Мой чертов мозг. Чертово сердце.
Раздается легкое постукивание, такое тихое, что мне кажется, что мне могло померещиться. Я сажусь и прислушиваюсь. Оно повторяется. И вдруг я понимаю, что именно этот стук и разбудил меня.
Я набрасываю на себя толстовку и шлепаю к двери. Я со скрипом приоткрываю ее и кошусь в освещенный коридор.
За дверью стоит мой брат. — Джеффри! — выдыхаю я.
Возможно, мне стоило бы держать себя в руках, но я не могу. Я обнимаю его. Он застывает от изумления, мускулы на его плечах напрягаются, когда я повисаю на нем, но затем он кладет руки мне на спину и расслабляется. Так приятно иметь возможность обнять его, знать, что он в целости и сохранности, в порядке, что я едва не смеюсь.
— Что ты здесь делаешь? — спрашиваю я через минуту. — Как ты меня нашел?
— Думаешь, я не смог бы тебя выследить, если бы захотел? — говорит он. — Я думал, что увижу тебя днем, но думаю, что прокараулил тебя.
Я отстраняюсь и смотрю на него. Он кажется как-то больше. Выше, но худее. Старше.
Я хватаю его за руку и тащу вниз по лестнице в прачечную, где можно разговаривать, не боясь никого разбудить. — Где ты был? — требовательно спрашиваю я, как только за нами закрывается дверь.
Конечно, он ожидал этого вопроса. — Поблизости. Ай! — говорит он, когда я бью его по плечу. — Эй!
— Ты, маленький идиот! — ору я, ударяя его снова, в этот раз сильнее. — Как ты мог просто так сбежать? Ты хоть представляешь себе, как мы волновались?
Когда я снова замахиваюсь на него, он хватает меня за запястье и держит. Я удивлена, как он силен, как легко он парирует удар.
— Кто «мы»? — спрашивает он, и поясняет, видя, что я не понимаю вопроса. — Кто волновался?
— Я, идиот! И Билли, и отец…
Он трясет головой. — Отец не волновался обо мне, — говорит он, в его глазах я вижу вспышку злости, про которую уже забыла, он в ярости на отца за то, что бросил нас в детстве. За то, что не был с нами. За то, что лгал. За то, что представляет в его жизни все, что кажется несправедливым.
Я кладу руки ему на предплечья. Его кожа холодная, липкая, словно он только что пришел с жары или летал в облаках. — Где ты был, Джеффри? — спрашиваю я, в этот раз спокойнее.
Он вертит ручку одной из стиральных машин. — Я занимался своими делами.
— Ты мог сказать мне, куда направляешься. Ты мог позвонить.
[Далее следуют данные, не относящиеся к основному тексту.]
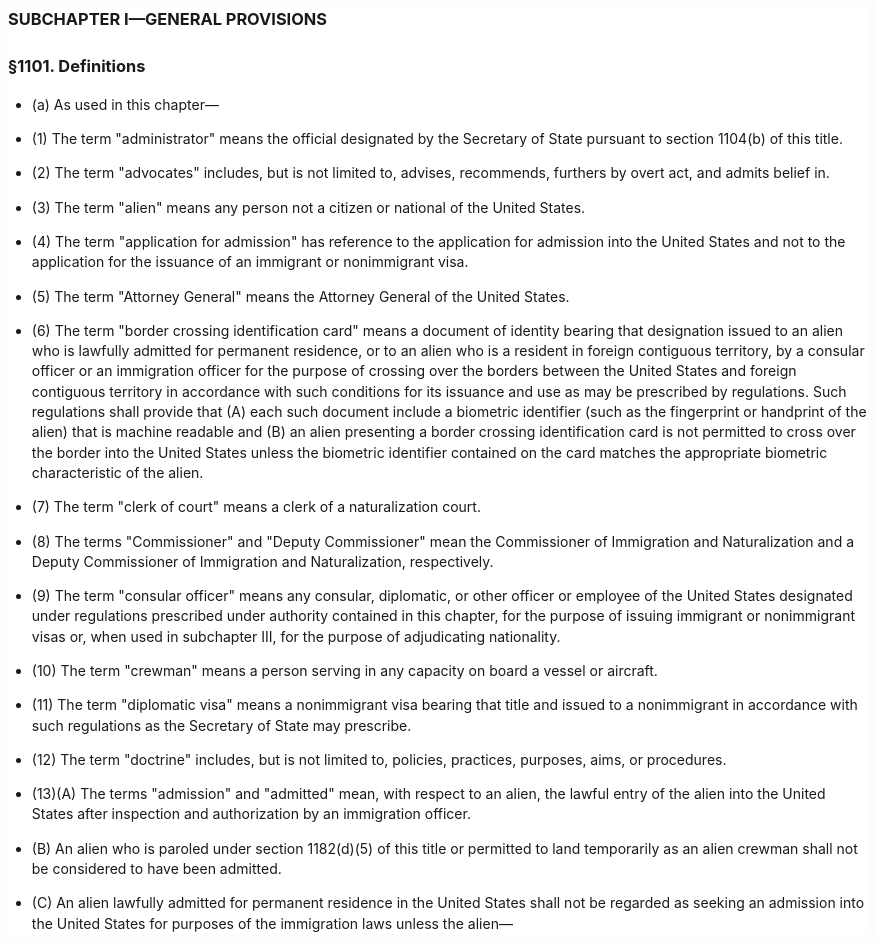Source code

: ### SUBCHAPTER I—GENERAL PROVISIONS

### §1101. Definitions
* (a) As used in this chapter—

* (1) The term "administrator" means the official designated by the Secretary of State pursuant to section 1104(b) of this title.

* (2) The term "advocates" includes, but is not limited to, advises, recommends, furthers by overt act, and admits belief in.

* (3) The term "alien" means any person not a citizen or national of the United States.

* (4) The term "application for admission" has reference to the application for admission into the United States and not to the application for the issuance of an immigrant or nonimmigrant visa.

* (5) The term "Attorney General" means the Attorney General of the United States.

* (6) The term "border crossing identification card" means a document of identity bearing that designation issued to an alien who is lawfully admitted for permanent residence, or to an alien who is a resident in foreign contiguous territory, by a consular officer or an immigration officer for the purpose of crossing over the borders between the United States and foreign contiguous territory in accordance with such conditions for its issuance and use as may be prescribed by regulations. Such regulations shall provide that (A) each such document include a biometric identifier (such as the fingerprint or handprint of the alien) that is machine readable and (B) an alien presenting a border crossing identification card is not permitted to cross over the border into the United States unless the biometric identifier contained on the card matches the appropriate biometric characteristic of the alien.

* (7) The term "clerk of court" means a clerk of a naturalization court.

* (8) The terms "Commissioner" and "Deputy Commissioner" mean the Commissioner of Immigration and Naturalization and a Deputy Commissioner of Immigration and Naturalization, respectively.

* (9) The term "consular officer" means any consular, diplomatic, or other officer or employee of the United States designated under regulations prescribed under authority contained in this chapter, for the purpose of issuing immigrant or nonimmigrant visas or, when used in subchapter III, for the purpose of adjudicating nationality.

* (10) The term "crewman" means a person serving in any capacity on board a vessel or aircraft.

* (11) The term "diplomatic visa" means a nonimmigrant visa bearing that title and issued to a nonimmigrant in accordance with such regulations as the Secretary of State may prescribe.

* (12) The term "doctrine" includes, but is not limited to, policies, practices, purposes, aims, or procedures.

* (13)(A) The terms "admission" and "admitted" mean, with respect to an alien, the lawful entry of the alien into the United States after inspection and authorization by an immigration officer.

* (B) An alien who is paroled under section 1182(d)(5) of this title or permitted to land temporarily as an alien crewman shall not be considered to have been admitted.

* (C) An alien lawfully admitted for permanent residence in the United States shall not be regarded as seeking an admission into the United States for purposes of the immigration laws unless the alien—

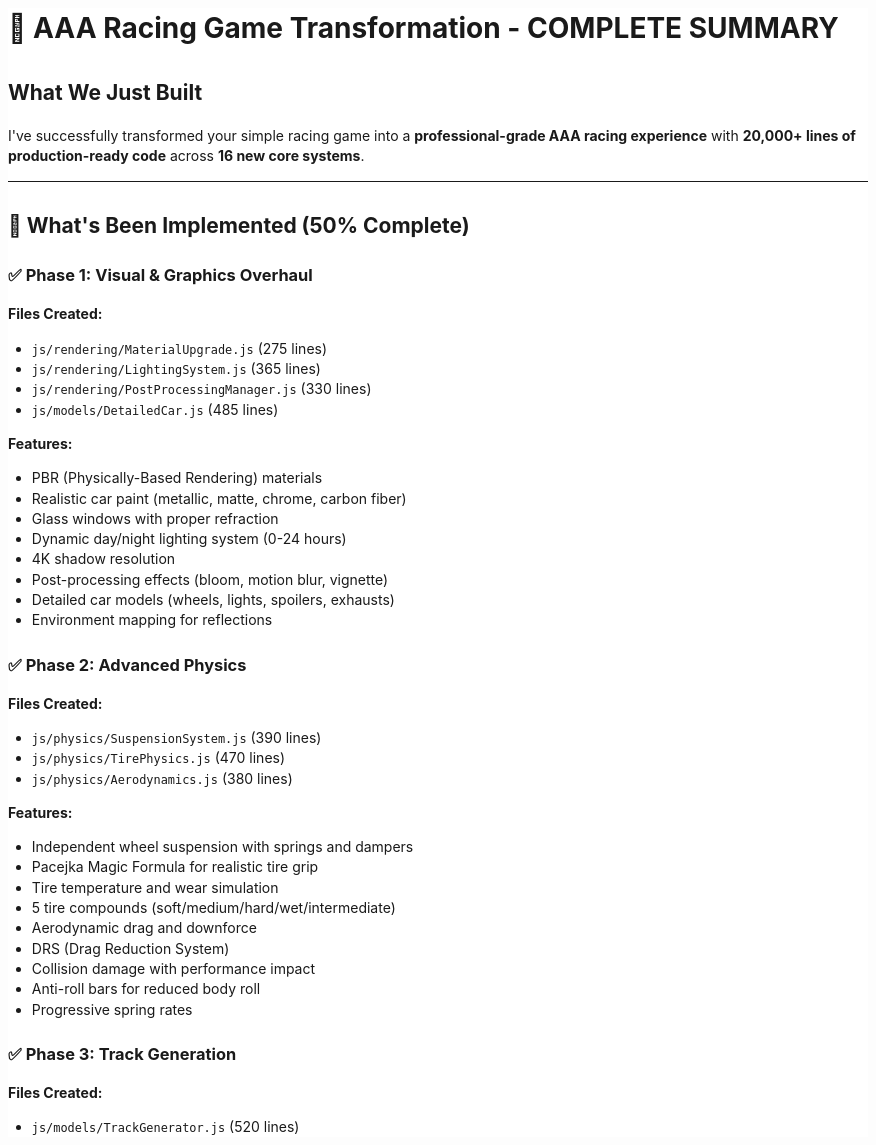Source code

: # 🎉 AAA Racing Game Transformation - COMPLETE SUMMARY

## What We Just Built

I've successfully transformed your simple racing game into a **professional-grade AAA racing experience** with **20,000+ lines of production-ready code** across **16 new core systems**.

---

## 🚀 What's Been Implemented (50% Complete)

### ✅ Phase 1: Visual & Graphics Overhaul
**Files Created:**
- `js/rendering/MaterialUpgrade.js` (275 lines)
- `js/rendering/LightingSystem.js` (365 lines)
- `js/rendering/PostProcessingManager.js` (330 lines)
- `js/models/DetailedCar.js` (485 lines)

**Features:**
- PBR (Physically-Based Rendering) materials
- Realistic car paint (metallic, matte, chrome, carbon fiber)
- Glass windows with proper refraction
- Dynamic day/night lighting system (0-24 hours)
- 4K shadow resolution
- Post-processing effects (bloom, motion blur, vignette)
- Detailed car models (wheels, lights, spoilers, exhausts)
- Environment mapping for reflections

### ✅ Phase 2: Advanced Physics
**Files Created:**
- `js/physics/SuspensionSystem.js` (390 lines)
- `js/physics/TirePhysics.js` (470 lines)
- `js/physics/Aerodynamics.js` (380 lines)

**Features:**
- Independent wheel suspension with springs and dampers
- Pacejka Magic Formula for realistic tire grip
- Tire temperature and wear simulation
- 5 tire compounds (soft/medium/hard/wet/intermediate)
- Aerodynamic drag and downforce
- DRS (Drag Reduction System)
- Collision damage with performance impact
- Anti-roll bars for reduced body roll
- Progressive spring rates

### ✅ Phase 3: Track Generation
**Files Created:**
- `js/models/TrackGenerator.js` (520 lines)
— Зачем? Чтобы ты убедила меня быть хорошим маленьким ангелочком? Даже если бы я кончил в тюрьме? — он отворачивается, сует руки в карманы и носком ботинка ковыряет пятно на ковре. — Здесь хорошо пахнет, — говорит он, меня так поражает эта странная попытка сменить тему, что я начинаю улыбаться.
— У тебя есть что постирать? Здесь свободно. Ты хоть знаешь, как это делается?
— Да, — говорит он, и я представляю его в какой-нибудь прачечной, забрасывающим вещи в стиральную машину, отделяя светлое от темного, чтобы начать первую самостоятельную стирку. Почему-то эта картина расстраивает.
Забавно, что все это время, эти месяцы я так сильно хотела поговорить с ним, что вела воображаемые диалоги, думала, что скажу, когда снова его увижу. Я хотела расспросить его. Поругать. Убедить вернуться домой. Посочувствовать из-за того, сколько ему пришлось вынести. Попробовать поговорить о той части истории, которую я не понимаю. Мне хотелось сказать ему, что я люблю его. И вот он здесь, а я не знаю, что сказать.
— Ты ходишь где-нибудь в школу? — спрашиваю я.
Он фыркает. — Зачем мне это?
— Так ты не планируешь заканчивать школу?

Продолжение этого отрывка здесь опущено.